Former Kingfield residents go off-grid

Mike Larsen and Linda Nelson’s home outside of Winona. Photo by Paul Neseth
Mike Larsen and Linda Nelson’s home outside of Winona. Photo by Paul Neseth

“It’s a waffle day!” exclaimed Mike Larsen to his wife, Linda Nelson, as he awoke to the sun rising over the prairie.

While most of us wouldn’t think twice about plugging in an appliance — especially on a casual weekend — making waffles means something more to the couple than a scrumptious breakfast.

The former Minneapolis residents moved from their Kingfield home in 2011 and now live outside of Winona in a home that is completely off the grid.

Disconnecting from infrastructure that most of us take for granted has given them a keen sense of the natural cycles that occur around them. When there’s a lot of rain, their 5,000-gallon storage tank overflows and they indulge in a big bath or wash less frequently laundered blankets and coats. When the sun shines for several days, their solar batteries reach maximum capacity, enabling them to utilize the “free” energy on more energy-intensive appliances — a waffle iron is one of their favorites.

“I’m blessed to engage in the abundance and scarcity of the land — the heightened awareness of the great connection,” Larsen says as he reflects on the home they’ve dubbed “The House the Land Built.”

Going completely off-grid isn’t for everyone. We have not yet mentioned their composting toilet, which in all fairness is not as gross as you might expect. 

In the city there is of course already an infrastructure for our homes and businesses to readily tie into. However, as we look toward the years ahead, it can be helpful to bring a little off-grid ethos to our lives and, with it, a bit more connection to the natural world.

Doing so is imperative as buildings consume approximately 40% of the energy in the U.S. and consequently have a large impact on climate change.

To combat this, the American Institute of Architects (AIA) has initiated the 2030 Commitment — a program that publicly tracks the profession’s dedication and progress toward achieving carbon-neutral construction within the next 10 years.

It’s quite a lofty resolution for the new decade.

Architects are taking this seriously. In 2018, over 250 firms reported data to the 2030 Commitment’s Design Data Exchange. These projects accounted for energy savings of more than $3.3 billion and an annual overall savings of 17.7 million megatons of carbon dioxide emissions (equivalent to about 21 million acres of forest carbon sequestration), according to the 2018 summary of the AIA 2030 Commitment.

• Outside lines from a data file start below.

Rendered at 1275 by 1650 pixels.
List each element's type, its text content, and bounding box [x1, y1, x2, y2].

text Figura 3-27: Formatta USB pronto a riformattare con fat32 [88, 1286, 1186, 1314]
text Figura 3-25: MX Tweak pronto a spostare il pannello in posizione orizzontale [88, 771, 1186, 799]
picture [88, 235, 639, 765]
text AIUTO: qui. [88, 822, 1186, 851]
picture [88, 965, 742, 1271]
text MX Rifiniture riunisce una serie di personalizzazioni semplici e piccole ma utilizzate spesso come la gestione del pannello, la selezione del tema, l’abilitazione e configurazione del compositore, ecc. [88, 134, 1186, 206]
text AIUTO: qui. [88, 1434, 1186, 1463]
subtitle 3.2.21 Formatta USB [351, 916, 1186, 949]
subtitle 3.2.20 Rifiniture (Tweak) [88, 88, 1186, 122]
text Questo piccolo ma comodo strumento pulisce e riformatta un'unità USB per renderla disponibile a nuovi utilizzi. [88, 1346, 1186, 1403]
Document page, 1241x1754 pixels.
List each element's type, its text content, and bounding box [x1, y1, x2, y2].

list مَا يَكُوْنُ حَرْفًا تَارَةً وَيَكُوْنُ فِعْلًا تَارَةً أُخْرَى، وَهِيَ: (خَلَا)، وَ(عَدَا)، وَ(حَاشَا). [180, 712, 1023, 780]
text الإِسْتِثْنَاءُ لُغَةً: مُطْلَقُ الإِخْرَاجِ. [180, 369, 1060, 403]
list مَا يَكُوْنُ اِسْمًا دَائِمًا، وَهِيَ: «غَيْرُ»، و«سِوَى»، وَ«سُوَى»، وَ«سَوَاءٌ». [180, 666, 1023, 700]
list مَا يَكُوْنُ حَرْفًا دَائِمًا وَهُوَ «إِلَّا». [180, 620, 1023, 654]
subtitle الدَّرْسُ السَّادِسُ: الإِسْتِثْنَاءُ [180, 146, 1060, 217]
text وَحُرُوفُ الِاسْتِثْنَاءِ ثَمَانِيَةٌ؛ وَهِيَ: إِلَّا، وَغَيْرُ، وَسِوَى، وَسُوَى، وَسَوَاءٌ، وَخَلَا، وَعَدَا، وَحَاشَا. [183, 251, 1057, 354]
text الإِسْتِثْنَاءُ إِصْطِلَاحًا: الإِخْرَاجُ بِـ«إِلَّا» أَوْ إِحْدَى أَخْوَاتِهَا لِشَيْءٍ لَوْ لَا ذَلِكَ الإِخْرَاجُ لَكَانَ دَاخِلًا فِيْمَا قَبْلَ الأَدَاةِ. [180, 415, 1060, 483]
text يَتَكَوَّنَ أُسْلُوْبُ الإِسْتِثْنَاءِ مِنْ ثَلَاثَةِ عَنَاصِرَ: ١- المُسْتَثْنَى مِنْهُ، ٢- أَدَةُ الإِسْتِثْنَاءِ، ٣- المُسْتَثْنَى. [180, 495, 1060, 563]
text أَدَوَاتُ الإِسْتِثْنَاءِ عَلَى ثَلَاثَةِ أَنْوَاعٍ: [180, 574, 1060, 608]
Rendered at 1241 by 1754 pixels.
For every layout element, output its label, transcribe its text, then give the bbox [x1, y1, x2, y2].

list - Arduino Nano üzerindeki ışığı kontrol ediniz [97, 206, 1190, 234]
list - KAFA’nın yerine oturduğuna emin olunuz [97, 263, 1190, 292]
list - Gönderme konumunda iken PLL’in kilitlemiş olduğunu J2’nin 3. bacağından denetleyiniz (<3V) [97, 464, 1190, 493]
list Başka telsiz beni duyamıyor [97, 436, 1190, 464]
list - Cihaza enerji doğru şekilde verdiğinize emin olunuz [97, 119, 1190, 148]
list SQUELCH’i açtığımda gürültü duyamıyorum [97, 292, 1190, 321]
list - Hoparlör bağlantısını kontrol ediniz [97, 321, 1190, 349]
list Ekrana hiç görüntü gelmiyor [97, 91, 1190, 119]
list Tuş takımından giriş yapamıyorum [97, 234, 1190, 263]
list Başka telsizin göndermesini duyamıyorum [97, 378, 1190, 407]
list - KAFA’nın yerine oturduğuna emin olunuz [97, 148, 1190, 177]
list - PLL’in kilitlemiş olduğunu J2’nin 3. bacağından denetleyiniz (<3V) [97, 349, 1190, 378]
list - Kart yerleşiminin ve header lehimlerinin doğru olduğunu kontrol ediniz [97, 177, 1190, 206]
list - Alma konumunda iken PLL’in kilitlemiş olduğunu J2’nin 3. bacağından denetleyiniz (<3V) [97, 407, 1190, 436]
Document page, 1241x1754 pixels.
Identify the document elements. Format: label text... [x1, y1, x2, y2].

Striving for net-zero is a daunting task — where might a resident in Southwest start?

To evaluate your current energy use and get recommendations for how to save more, have the Xcel Energy Squad pay your home a visit. Their team will conduct a Home Energy Audit that includes a blower door test, which puts a large fan in an exterior door to measure how “leaky” a home might be. (Visit the Excel Home Energy Squad page to learn more.)

Going beyond energy savings to energy production, a glance at the Minneapolis Solar Suitability website can offer you an initial impression of your solar energy potential and the feasibility of putting photovoltaics on your roof. From there, local photovoltaic installers can help establish more site-specific solutions.

As one considers adding onto or renovating a building, meeting with a design professional versed in the complexities of space planning, construction and energy use can be an effective way to digest those (and many more) variables. By listening to clients’ needs and being mindful of resources, architectural solutions can do more with less — oftentimes rethinking how existing spaces are used. 

For example, religious buildings can offer their space to other groups throughout the week. Linda Nelson reduces her carbon footprint by renting space at Judson Church in Kingfield to operate an outpatient mental health clinic, Grove Psychotherapy. Finding abundance in existing infrastructure yields a way to get more out of the resources a building already has with the added bonus of serving a larger community.

Reducing energy use doesn’t necessarily mean giving things up. Rather, it means reframing our perspective to see the abundance around us. Here’s to more waffle days in 2020!

Kyrshanbor Hynniewta is a designer at Locus Architecture. His recently completed thesis at the University of Minnesota and studies the value an architect can bring to single-family home construction.